Task data:
_____
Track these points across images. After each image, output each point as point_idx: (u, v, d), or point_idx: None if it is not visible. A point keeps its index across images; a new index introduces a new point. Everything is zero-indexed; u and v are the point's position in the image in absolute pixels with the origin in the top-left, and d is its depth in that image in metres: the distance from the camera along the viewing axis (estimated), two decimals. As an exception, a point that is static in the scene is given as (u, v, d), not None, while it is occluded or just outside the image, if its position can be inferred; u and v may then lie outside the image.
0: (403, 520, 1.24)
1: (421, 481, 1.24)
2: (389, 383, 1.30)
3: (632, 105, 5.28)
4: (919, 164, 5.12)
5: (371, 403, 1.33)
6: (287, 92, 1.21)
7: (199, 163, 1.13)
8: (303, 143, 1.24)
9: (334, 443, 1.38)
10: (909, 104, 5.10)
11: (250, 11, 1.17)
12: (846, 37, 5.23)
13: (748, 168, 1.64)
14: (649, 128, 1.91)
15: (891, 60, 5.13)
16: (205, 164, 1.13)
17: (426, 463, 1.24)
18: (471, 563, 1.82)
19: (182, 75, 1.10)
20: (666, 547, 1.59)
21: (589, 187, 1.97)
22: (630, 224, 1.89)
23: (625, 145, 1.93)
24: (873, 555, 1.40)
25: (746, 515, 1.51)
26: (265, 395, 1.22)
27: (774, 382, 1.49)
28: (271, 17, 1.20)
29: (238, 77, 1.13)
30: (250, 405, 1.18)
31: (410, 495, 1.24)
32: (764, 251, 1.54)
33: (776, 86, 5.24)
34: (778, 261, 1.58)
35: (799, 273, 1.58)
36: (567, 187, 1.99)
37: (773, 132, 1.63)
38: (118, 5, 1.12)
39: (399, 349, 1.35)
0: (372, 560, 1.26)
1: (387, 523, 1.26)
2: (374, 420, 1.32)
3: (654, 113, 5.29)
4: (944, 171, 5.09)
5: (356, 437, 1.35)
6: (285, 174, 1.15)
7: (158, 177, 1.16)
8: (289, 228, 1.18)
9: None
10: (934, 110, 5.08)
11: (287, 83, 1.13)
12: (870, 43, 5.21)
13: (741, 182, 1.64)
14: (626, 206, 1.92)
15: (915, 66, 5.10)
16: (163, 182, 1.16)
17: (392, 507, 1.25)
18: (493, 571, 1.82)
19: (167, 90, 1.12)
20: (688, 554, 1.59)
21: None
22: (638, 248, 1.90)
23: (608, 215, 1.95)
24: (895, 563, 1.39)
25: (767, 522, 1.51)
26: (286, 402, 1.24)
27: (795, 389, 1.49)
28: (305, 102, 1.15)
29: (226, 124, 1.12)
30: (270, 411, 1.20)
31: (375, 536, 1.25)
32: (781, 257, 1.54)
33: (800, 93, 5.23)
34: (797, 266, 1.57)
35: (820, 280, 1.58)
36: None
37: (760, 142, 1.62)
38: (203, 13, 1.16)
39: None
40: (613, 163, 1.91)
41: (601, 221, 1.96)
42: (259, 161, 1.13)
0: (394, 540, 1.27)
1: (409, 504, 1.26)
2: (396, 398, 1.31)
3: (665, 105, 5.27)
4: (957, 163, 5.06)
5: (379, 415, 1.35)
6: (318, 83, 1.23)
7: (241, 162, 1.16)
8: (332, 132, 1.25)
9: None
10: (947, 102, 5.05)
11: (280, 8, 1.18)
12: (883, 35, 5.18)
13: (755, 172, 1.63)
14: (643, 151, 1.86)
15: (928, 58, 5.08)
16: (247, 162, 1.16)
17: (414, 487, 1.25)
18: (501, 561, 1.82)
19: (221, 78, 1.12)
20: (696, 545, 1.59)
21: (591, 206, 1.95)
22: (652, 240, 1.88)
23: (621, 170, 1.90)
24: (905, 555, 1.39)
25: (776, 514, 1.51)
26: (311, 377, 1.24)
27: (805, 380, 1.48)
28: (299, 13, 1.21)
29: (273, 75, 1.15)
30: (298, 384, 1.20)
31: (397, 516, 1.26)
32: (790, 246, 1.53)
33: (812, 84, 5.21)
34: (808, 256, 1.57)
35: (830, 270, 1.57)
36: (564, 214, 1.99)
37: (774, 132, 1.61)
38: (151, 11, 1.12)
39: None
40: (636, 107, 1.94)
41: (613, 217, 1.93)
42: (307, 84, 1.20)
_____
About this task: Retype the entries exactly; leave nothing out.

Written answer:
Track these points across images. After each image, output each point as point_idx: (u, v, d), or point_idx: None if it is not visible. A point keeps its index across images; a new index introduces a new point. Everything is zero-indexed; u and v are the point's position in the image in absolute pixels with the origin in the top-left, and d is its depth in that image in metres: the distance from the camera along the viewing axis (estimated), two decimals. As an exception, a point that is static in the scene is given as (u, v, d), not None, while it is occluded or just outside the image, if its position can be inferred; u and v may then lie outside the image.
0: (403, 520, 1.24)
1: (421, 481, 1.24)
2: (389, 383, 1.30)
3: (632, 105, 5.28)
4: (919, 164, 5.12)
5: (371, 403, 1.33)
6: (287, 92, 1.21)
7: (199, 163, 1.13)
8: (303, 143, 1.24)
9: (334, 443, 1.38)
10: (909, 104, 5.10)
11: (250, 11, 1.17)
12: (846, 37, 5.23)
13: (748, 168, 1.64)
14: (649, 128, 1.91)
15: (891, 60, 5.13)
16: (205, 164, 1.13)
17: (426, 463, 1.24)
18: (471, 563, 1.82)
19: (182, 75, 1.10)
20: (666, 547, 1.59)
21: (589, 187, 1.97)
22: (630, 224, 1.89)
23: (625, 145, 1.93)
24: (873, 555, 1.40)
25: (746, 515, 1.51)
26: (265, 395, 1.22)
27: (774, 382, 1.49)
28: (271, 17, 1.20)
29: (238, 77, 1.13)
30: (250, 405, 1.18)
31: (410, 495, 1.24)
32: (764, 251, 1.54)
33: (776, 86, 5.24)
34: (778, 261, 1.58)
35: (799, 273, 1.58)
36: (567, 187, 1.99)
37: (773, 132, 1.63)
38: (118, 5, 1.12)
39: (399, 349, 1.35)
0: (372, 560, 1.26)
1: (387, 523, 1.26)
2: (374, 420, 1.32)
3: (654, 113, 5.29)
4: (944, 171, 5.09)
5: (356, 437, 1.35)
6: (285, 174, 1.15)
7: (158, 177, 1.16)
8: (289, 228, 1.18)
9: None
10: (934, 110, 5.08)
11: (287, 83, 1.13)
12: (870, 43, 5.21)
13: (741, 182, 1.64)
14: (626, 206, 1.92)
15: (915, 66, 5.10)
16: (163, 182, 1.16)
17: (392, 507, 1.25)
18: (493, 571, 1.82)
19: (167, 90, 1.12)
20: (688, 554, 1.59)
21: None
22: (638, 248, 1.90)
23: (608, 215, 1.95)
24: (895, 563, 1.39)
25: (767, 522, 1.51)
26: (286, 402, 1.24)
27: (795, 389, 1.49)
28: (305, 102, 1.15)
29: (226, 124, 1.12)
30: (270, 411, 1.20)
31: (375, 536, 1.25)
32: (781, 257, 1.54)
33: (800, 93, 5.23)
34: (797, 266, 1.57)
35: (820, 280, 1.58)
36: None
37: (760, 142, 1.62)
38: (203, 13, 1.16)
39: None
40: (613, 163, 1.91)
41: (601, 221, 1.96)
42: (259, 161, 1.13)
0: (394, 540, 1.27)
1: (409, 504, 1.26)
2: (396, 398, 1.31)
3: (665, 105, 5.27)
4: (957, 163, 5.06)
5: (379, 415, 1.35)
6: (318, 83, 1.23)
7: (241, 162, 1.16)
8: (332, 132, 1.25)
9: None
10: (947, 102, 5.05)
11: (280, 8, 1.18)
12: (883, 35, 5.18)
13: (755, 172, 1.63)
14: (643, 151, 1.86)
15: (928, 58, 5.08)
16: (247, 162, 1.16)
17: (414, 487, 1.25)
18: (501, 561, 1.82)
19: (221, 78, 1.12)
20: (696, 545, 1.59)
21: (591, 206, 1.95)
22: (652, 240, 1.88)
23: (621, 170, 1.90)
24: (905, 555, 1.39)
25: (776, 514, 1.51)
26: (311, 377, 1.24)
27: (805, 380, 1.48)
28: (299, 13, 1.21)
29: (273, 75, 1.15)
30: (298, 384, 1.20)
31: (397, 516, 1.26)
32: (790, 246, 1.53)
33: (812, 84, 5.21)
34: (808, 256, 1.57)
35: (830, 270, 1.57)
36: (564, 214, 1.99)
37: (774, 132, 1.61)
38: (151, 11, 1.12)
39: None
40: (636, 107, 1.94)
41: (613, 217, 1.93)
42: (307, 84, 1.20)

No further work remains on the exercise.